Ce que prévoit l'accord
Si un nombre suffisant d'entreprises acceptent les modalités, les mesures pourraient être appliquées à partir de 2027. Elles comprennent notamment :
- Interdiction de la publicité pour ces produits dans un rayon de 50 mètres autour des établissements scolaires ;
- Interdiction de diffusion de ces spots avant les émissions télévisées destinées aux enfants ;
- Restriction des contenus publicitaires sur les sites web dont au moins 30 % de l'audience est composée d'enfants de moins de 13 ans.

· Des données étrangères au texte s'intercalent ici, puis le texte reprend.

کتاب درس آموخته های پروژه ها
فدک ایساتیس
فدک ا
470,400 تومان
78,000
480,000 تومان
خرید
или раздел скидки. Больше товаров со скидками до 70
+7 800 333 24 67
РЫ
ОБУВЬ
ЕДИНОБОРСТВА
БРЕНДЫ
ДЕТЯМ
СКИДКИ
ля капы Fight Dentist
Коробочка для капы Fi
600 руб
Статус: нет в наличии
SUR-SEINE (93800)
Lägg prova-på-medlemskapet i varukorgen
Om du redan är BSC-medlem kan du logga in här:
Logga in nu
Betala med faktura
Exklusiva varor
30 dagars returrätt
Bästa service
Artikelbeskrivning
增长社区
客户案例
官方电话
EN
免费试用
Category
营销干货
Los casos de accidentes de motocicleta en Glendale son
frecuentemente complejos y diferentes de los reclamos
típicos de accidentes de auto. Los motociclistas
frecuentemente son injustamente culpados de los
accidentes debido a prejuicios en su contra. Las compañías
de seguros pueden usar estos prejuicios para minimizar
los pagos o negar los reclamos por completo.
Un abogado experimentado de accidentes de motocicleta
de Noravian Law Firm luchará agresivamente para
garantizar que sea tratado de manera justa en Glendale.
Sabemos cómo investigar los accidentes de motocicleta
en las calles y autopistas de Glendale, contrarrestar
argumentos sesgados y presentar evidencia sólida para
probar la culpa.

Qui signe et qui s'abstient
Plusieurs acteurs majeurs du commerce et de l'agroalimentaire ont indiqué leur intention de souscrire à l'accord : les grands distributeurs (Migros, Coop, Aldi, Lidl) ainsi que des industriels comme Nestlé, Coca‑Cola, Emmi, Rivella et Zweifel‑Chips. En revanche, certaines organisations et entreprises ont choisi de ne pas rejoindre l'initiative — citons notamment Chocosuisse et Danone, qui considèrent cet engagement inutile pour leurs activités.
Conséquences pour les stratégies marketing
Ce compromis d'autorégulation transforme en profondeur l'équation média des annonceurs concernés. Pour les directions marketing et communication, plusieurs implications sont immédiates :
- Réallocation des investissements publicitaires vers des formats non destinés aux enfants ou vers des audiences adultes ;
- Renégociation des plans médias locaux — notamment autour des écoles et des créneaux jeunesse — avec des opérateurs TV et plateformes digitales ;
- Adaptation créative des campagnes : messages axés sur le patrimoine de marque, la durabilité ou les innovations produits plutôt que sur l'appel sensoriel destiné aux plus jeunes.

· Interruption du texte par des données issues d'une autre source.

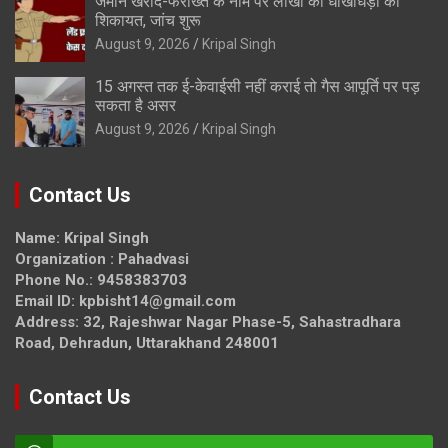
जमीन खरीद-फरोख्त के नाम पर लाखों की धोखाधड़ी की
शिकायत, जांच शुरू
August 9, 2026
Kripal Singh
15 अगस्त तक ई-केवाईसी नहीं कराई तो गैस आपूर्ति पर पड़
सकता है असर
August 9, 2026
Kripal Singh
Contact Us
Name: Kripal Singh
Organization : Pahadvasi
Phone No.: 9458383703
Email ID: kpbisht14@gmail.com
Address: 32, Rajeshwar Nagar Phase-5, Sahastradhara
Road, Dehradun, Uttarakhand 248001
Contact Us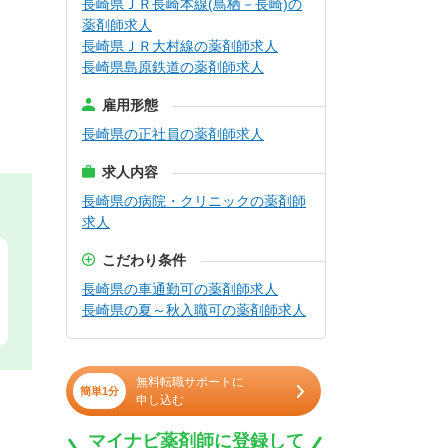
長崎県ＪＲ長崎本線(鳥栖－長崎)の
薬剤師求人
長崎県ＪＲ大村線の薬剤師求人
長崎県島原鉄道の薬剤師求人
雇用形態
長崎県の正社員の薬剤師求人
求人内容
長崎県の病院・クリニックの薬剤師
求人
こだわり条件
長崎県の車通勤可の薬剤師求人
長崎県の夏～秋入職可の薬剤師求人
無料転職サポートに
簡単1分
申し込む
マイナビ薬剤師に登録して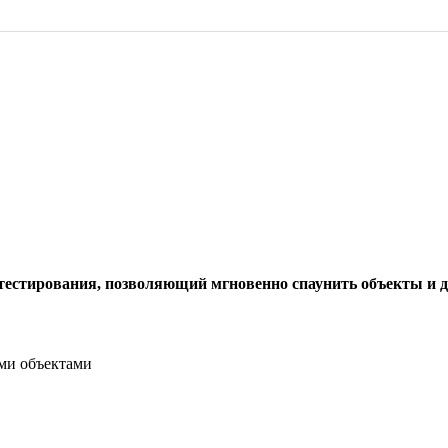
естирования, позволяющий мгновенно спаунить объекты и д
ми объектами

Un précédent et un avertissement
L'argument derrière l'autorégulation est clair : éviter une interdiction imposée par la loi telle qu'on l'a déjà vue pour d'autres secteurs. L'article rappelle qu'en 2024 la publicité pour le tabac a fait l'objet d'une prohibition totale d'affichage sur le domaine public dans certaines juridictions, illustrant l'appétence des régulateurs pour des mesures fermes lorsque l'autorégulation est jugée insuffisante.

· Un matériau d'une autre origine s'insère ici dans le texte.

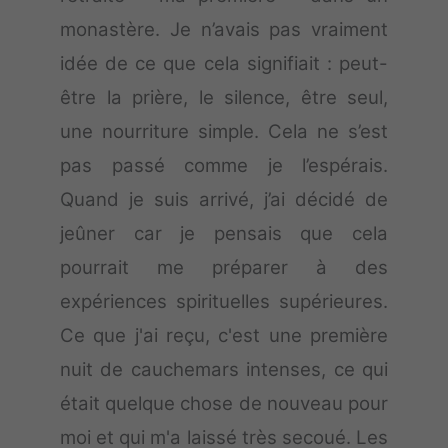
monastère. Je n’avais pas vraiment
idée de ce que cela signifiait : peut-
être la prière, le silence, être seul,
une nourriture simple. Cela ne s’est
pas passé comme je l’espérais.
Quand je suis arrivé, j’ai décidé de
jeûner car je pensais que cela
pourrait me préparer à des
expériences spirituelles supérieures.
Ce que j'ai reçu, c'est une première
nuit de cauchemars intenses, ce qui
était quelque chose de nouveau pour
moi et qui m'a laissé très secoué. Les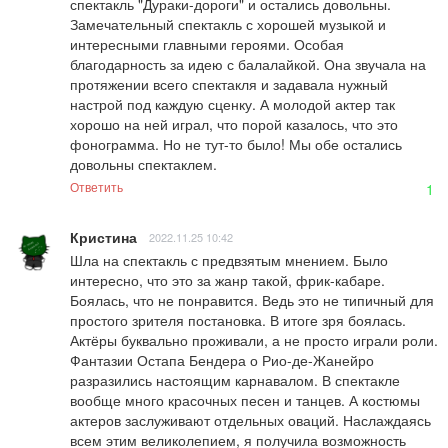
спектакль "Дураки-дороги" и остались довольны. 
Замечательный спектакль с хорошей музыкой и 
интересными главными героями. Особая 
благодарность за идею с балалайкой. Она звучала на 
протяжении всего спектакля и задавала нужный 
настрой под каждую сценку. А молодой актер так 
хорошо на ней играл, что порой казалось, что это 
фонограмма. Но не тут-то было! Мы обе остались 
довольны спектаклем.
Ответить
1
Кристина
2022.11.25 10:42
Шла на спектакль с предвзятым мнением. Было 
интересно, что это за жанр такой, фрик-кабаре. 
Боялась, что не понравится. Ведь это не типичный для 
простого зрителя постановка. В итоге зря боялась. 
Актёры буквально проживали, а не просто играли роли. 
Фантазии Остапа Бендера о Рио-де-Жанейро 
разразились настоящим карнавалом. В спектакле 
вообще много красочных песен и танцев. А костюмы 
актеров заслуживают отдельных оваций. Наслаждаясь 
всем этим великолепием, я получила возможность 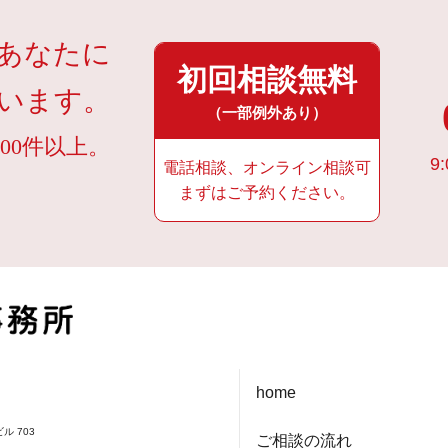
あなたに
初回相談無料
います。
（一部例外あり）
00件以上。
9:
電話相談、オンライン相談可
まずはご予約ください。
home
ル 703
ご相談の流れ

Enjeux pour les médias et la société
Pour les médias, la réduction de l'offre publicitaire à proximité des publics enfants représente un risque de baisse de revenus sur des segments localisés, mais aussi une opportunité pour inventer de nouveaux formats sponsorisés responsables. Pour les pouvoirs publics et les ONG, l'initiative est une avancée mesurable dans la protection des mineurs, même si l'efficacité dépendra de l'adhésion réelle des acteurs et d'un dispositif de suivi rigoureux.
| Mesure | Valeur |
|---|---|
| Entrée en vigueur possible | 2027 |
| Distance autour des écoles | 50 mètres |
| Seuil d'audience enfant pour sites web | 30 % d'enfants <13 ans |
Pour les annonceurs, le défi est double : préserver la notoriété et adapter le mix média à des contraintes croissantes. Ce tournant suisse mérite une attention particulière des directions marketing en France et en Europe, où les débats sur la régulation de la publicité alimentaire auprès des mineurs gagnent en intensité.